Posted almost 6 years ago

A couple of posts ago I told all of you I was a little concerned about picking a band a week, so this week I am going to try a little something different. I will be focusing on an album rather than an artist.

Beck

Sea Change

We’ve all been asked the question: “Who’s your favorite band?” or “What’s your favorite song?” This may be an easy answer for most, but for music nerds like me (and some people who read this blog) it’s an almost impossible question. Asking me to name my favorite song or artist is like asking a parent to pick their favorite child. I can usually come up with a top ten, but these are only the “top ten” of the moment. Next week I might have a whole new list of favorite songs or artists. There is one album that has remained one of my favorites since the first time I heard it. Becks- Sea Change.
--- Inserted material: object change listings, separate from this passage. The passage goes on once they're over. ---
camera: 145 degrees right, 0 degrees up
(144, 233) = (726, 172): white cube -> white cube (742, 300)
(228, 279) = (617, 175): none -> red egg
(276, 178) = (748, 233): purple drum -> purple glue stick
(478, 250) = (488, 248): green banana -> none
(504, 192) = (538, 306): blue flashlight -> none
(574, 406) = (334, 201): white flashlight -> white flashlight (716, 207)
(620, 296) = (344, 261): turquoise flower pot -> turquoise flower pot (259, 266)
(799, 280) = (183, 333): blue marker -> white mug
This is easily in my top 5 favorite albums of all time. In my opinion Sea Change is the best album of the new Millennium. For those of you familiar with beck from his songs on the radio you know him as a high energy, electronic, and sometimes silly artist. His songs “loser” and “where it’s at” are pretty universally known. I was a casual fan of Beck, I owned Odelay and Midnight Voulchers, and I enjoyed him for the most part. This all changed with the release of Sea Change.
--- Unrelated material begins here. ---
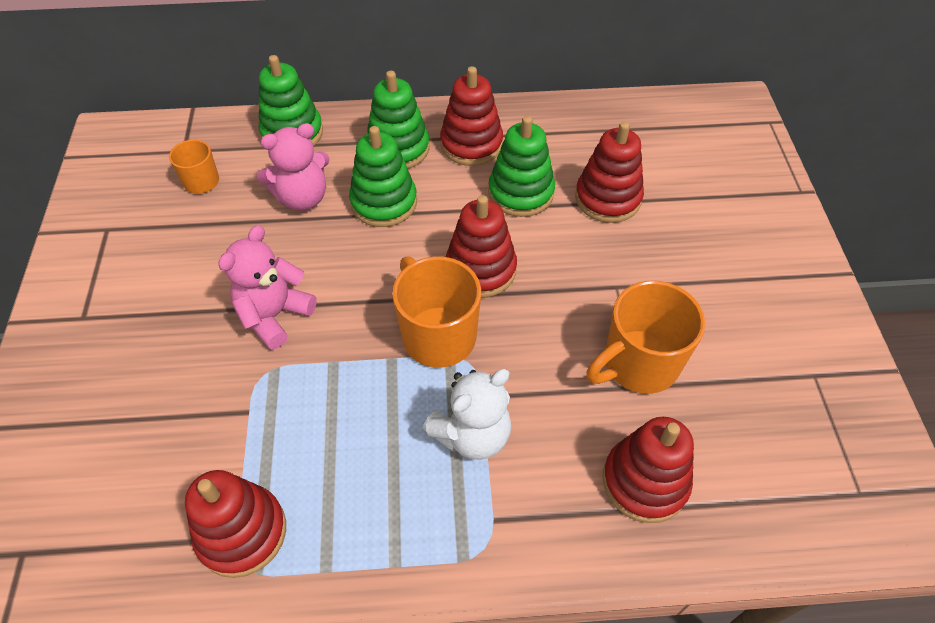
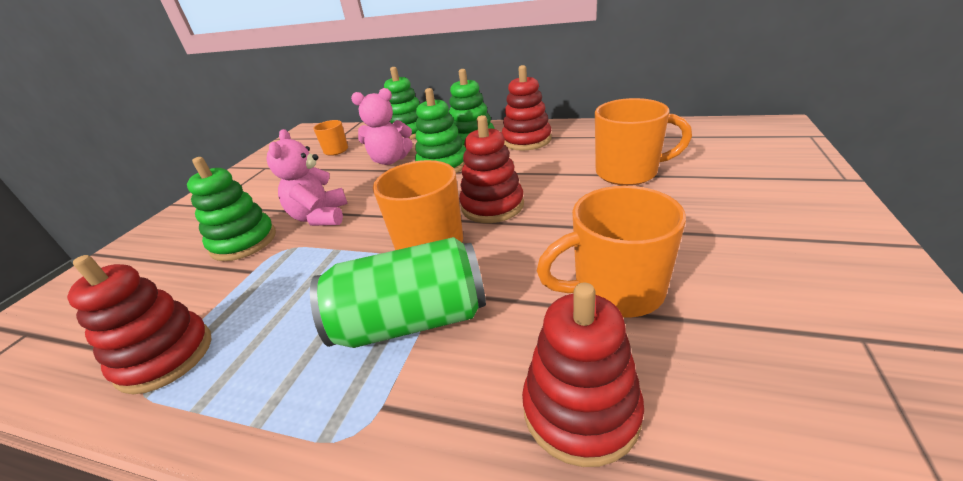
camera: 25 degrees right, 20 degrees down
(274, 315) = (320, 217): pink teddy bear -> pink teddy bear turned 60 degrees counterclockwise
(472, 434) = (411, 321): white teddy bear -> green can
(521, 193) = (552, 166): green stacking toy -> green stacking toy (244, 242)
(607, 198) = (628, 172): red stacking toy -> orange mug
Sea Change is a folk rock album by Beck and was released in September 2002. According Beck he had just broken up with a longtime girlfriend and was in a big state of depression over the entire thing. Instead of sitting around his apartment feeling sorry for himself he went into the studio and recorded the album of his career. While listening to this album you can just feel every emotion he is going through. Every time I listen to this album I feel the same emotions that he is feeling. With his lyrics I am able to remember exactly what going through that type of situation is like. Here is an expert from the Rolling Stone review:

“But you can clearly hear Beck banging between bravado and paralysis all over Sea Change. He gives his departing other a grand send-off at the start of the album, in "The Golden Age" ("Put your hands on the wheel/Let the golden age begin"), then fills the rest of the song with his own fear of going nowhere fast: "These days I barely get by/I don't even try." Compared to other titles here, such as "Lost Cause" and "Already Dead," "Guess I'm Doing Fine" is happy talk. In fact, Beck is doing anything but; the low, slow way he sings on his way to the song's punch line -- "It's only tears that I'm crying/It's only you that I'm losing/Guess I'm doing fine" -- is a powerful admission of failure.”
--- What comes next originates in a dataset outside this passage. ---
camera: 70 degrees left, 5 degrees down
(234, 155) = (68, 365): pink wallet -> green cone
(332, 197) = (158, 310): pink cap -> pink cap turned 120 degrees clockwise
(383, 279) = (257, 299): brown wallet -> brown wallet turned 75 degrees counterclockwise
I am having a very difficult time describing in words how amazing this album is; hopefully some people can help me out with some comments. This is an album that every music fan should have in their collection. In my opinion it is one of the best albums ever made, its musical perfection.

Cool Music Video to Paper Tiger

Golden Age Video

Lonesome Tears (My favorite song on the album)

Comments (2)

  1. Madboy says I dont know if me and my super inarticulate vocab can add anything, but with "Lonesome Tears" and "Guess I'm Doing Fine", along with the general tone of the album, Sea Change has to be one of the most awesomely melancholy albums ive heard. (run on sentence, i know)
    Permalink posted 06/27/2006
  2. mermonkey says Sea Change is my favorite example of production dollars well-spent! It is immaculate. Normally i don't go for the heavy production, but when it is done right, like this, it can be bloody magic. The heart and soul are not buried, but emphasized. I really like that beck is such a musical vagabond. His lo-fi stuff is still my favorite, but he seems pretty comfortable all over the place.